Source:
https://scmp.com/news/hong-kong/politics/article/2086445/localist-hong-kong-lawmaker-faces-charges-turning-flags
Hong Kong/ Politics

Localist Hong Kong lawmaker faces charges for turning flags upside down in Legco chamber

Civic Passion’s Cheng Chung-tai summoned by police under laws barring desecration of national and Hong Kong flags

Legislator Cheng Chung-tai turns national and Hong Kong flags upside down. Photo: K. Y. Cheng

Localist lawmaker Cheng Chung-tai faces charges of desecrating the national and Hong Kong flags after he turned those displayed by pro-Beijing colleagues upside down in the Legislative Council chamber last year.

Cheng called the move part of a “purge” before the administration changes hands in July after two winning pro-independence candidates were unseated and the government sought the disqualification of four pan-democrats over the way they took their Legco oaths.

Civic Passion’s lone representative in Legco said his assistant received a phone call from police on Monday informing him about the decision to prosecute Cheng.

“I’m not surprised,” Cheng said. “Leung Chun-ying is leaving soon and he has made Hong Kong’s judicial system and rule of law look ridiculous. ”

On October 19 last year, Cheng upended the small national and Hong Kong flags that lawmakers from the Democratic Alliance for the Betterment and Progress of Hong Kong had displayed on their desks.

He made the move after the pro-establishment bloc staged a walkout to prevent Sixtus Baggio Leung Chung-hang and Yau Wai-ching from retaking their oaths after they insulted China. The pair were later disqualified.

A police source close to the matter said if Cheng failed to turn himself in at a police station, he might be arrested at his home or his office in Yuen Long.

Legco president Andrew Leung Kwan-yuen said lawmakers’ speeches made during meetings were protected from legal action but they had to be responsible for their conduct.

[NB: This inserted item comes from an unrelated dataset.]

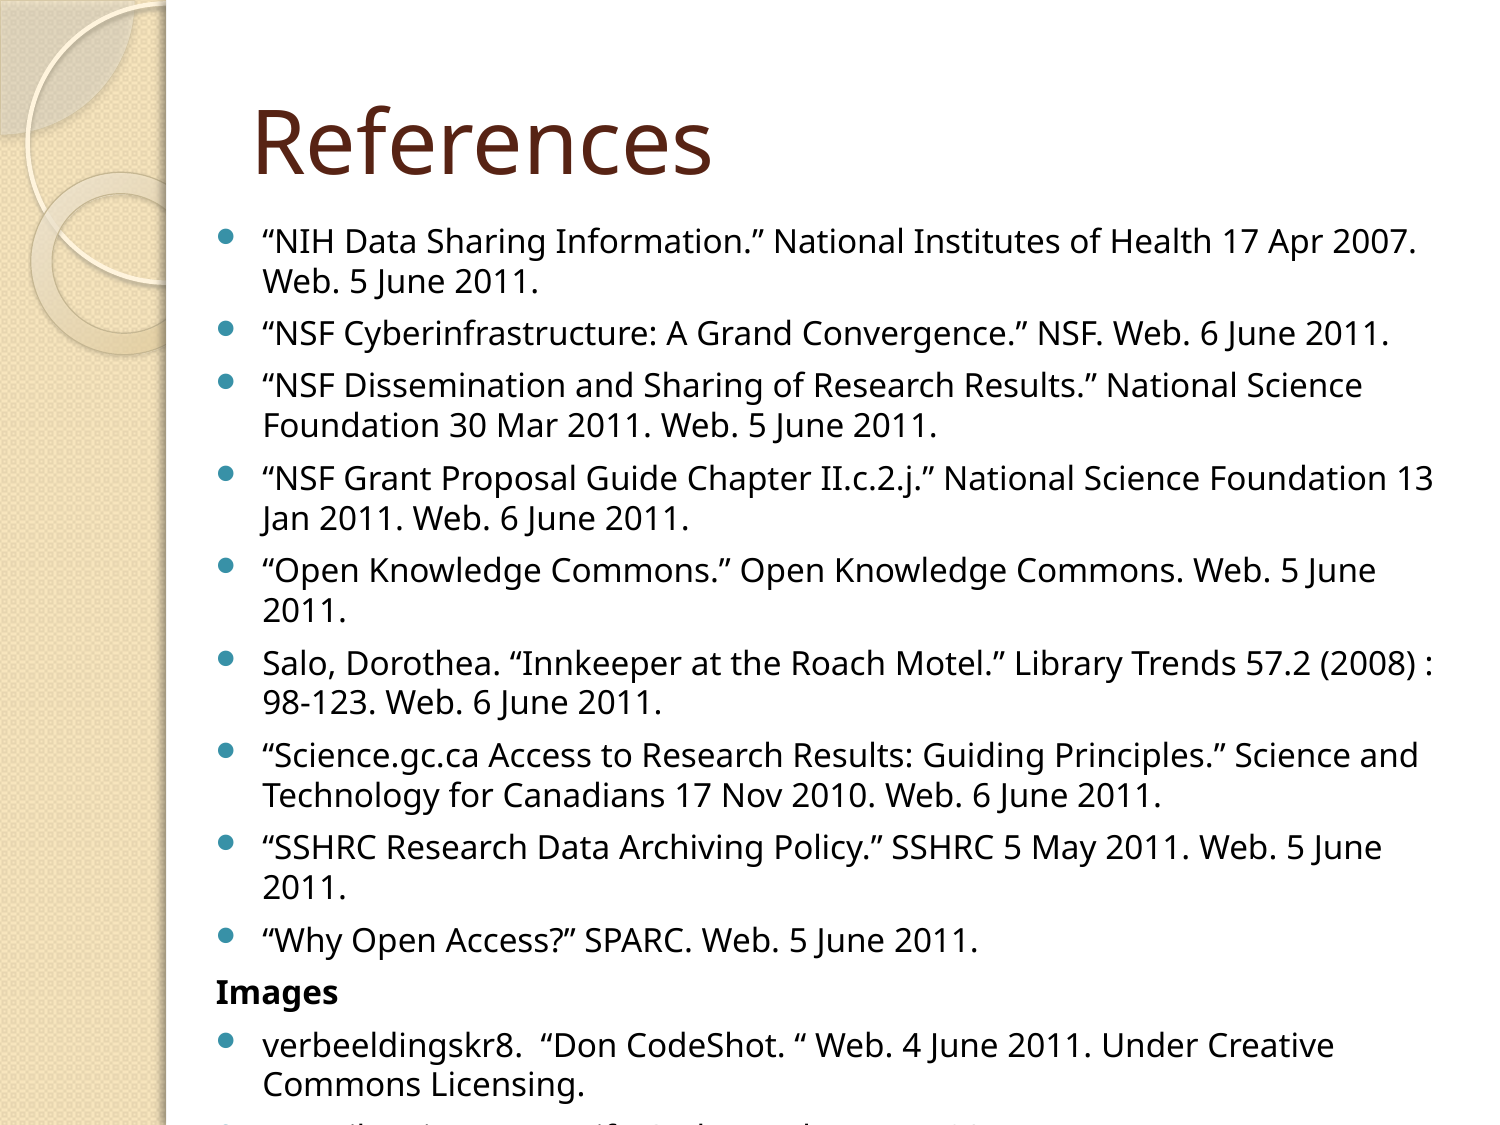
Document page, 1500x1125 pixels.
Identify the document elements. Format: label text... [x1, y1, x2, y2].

title References [235, 45, 1466, 233]
list “NIH Data Sharing Information.” National Institutes of Health 17 Apr 2007. Web. 5 June 2011. “NSF Cyberinfrastructure: A Grand Convergence.” NSF. Web. 6 June 2011. “NSF Dissemination and Sharing of Research Results.” National Science Foundation 30 Mar 2011. Web. 5 June 2011. “NSF Grant Proposal Guide Chapter II.c.2.j.” National Science Foundation 13 Jan 2011. Web. 6 June 2011. “Open Knowledge Commons.” Open Knowledge Commons. Web. 5 June 2011. Salo, Dorothea. “Innkeeper at the Roach Motel.” Library Trends 57.2 (2008) : 98-123. Web. 6 June 2011. “Science.gc.ca Access to Research Results: Guiding Principles.” Science and Technology for Canadians 17 Nov 2010. Web. 6 June 2011. “SSHRC Research Data Archiving Policy.” SSHRC 5 May 2011. Web. 5 June 2011. “Why Open Access?” SPARC. Web. 5 June 2011. Images verbeeldingskr8. “Don CodeShot. “ Web. 4 June 2011. Under Creative Commons Licensing. MIT Libraries. “Data Life Cycle.” Web. 5 June 2011. [187, 212, 1452, 1038]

The secretariat would cooperate with police if necessary, he said.

Under the law, a person who desecrates or defiles the national or regional flag could be fined or sent to prison for three years.

Eric Cheung Tat-ming, principal law lecturer at the University of Hong Kong, said the Court of Final Appeal ruled in 1999 that the meaning of “defiling” also included “dishonouring”.

While the court confirmed that society’s interest in protecting the national flag justified the restriction on freedom of expression, prosecutors would need to argue why the present case justified such a “wide” restriction on the freedom that even turning the flags upside down would be unlawful, Cheung added.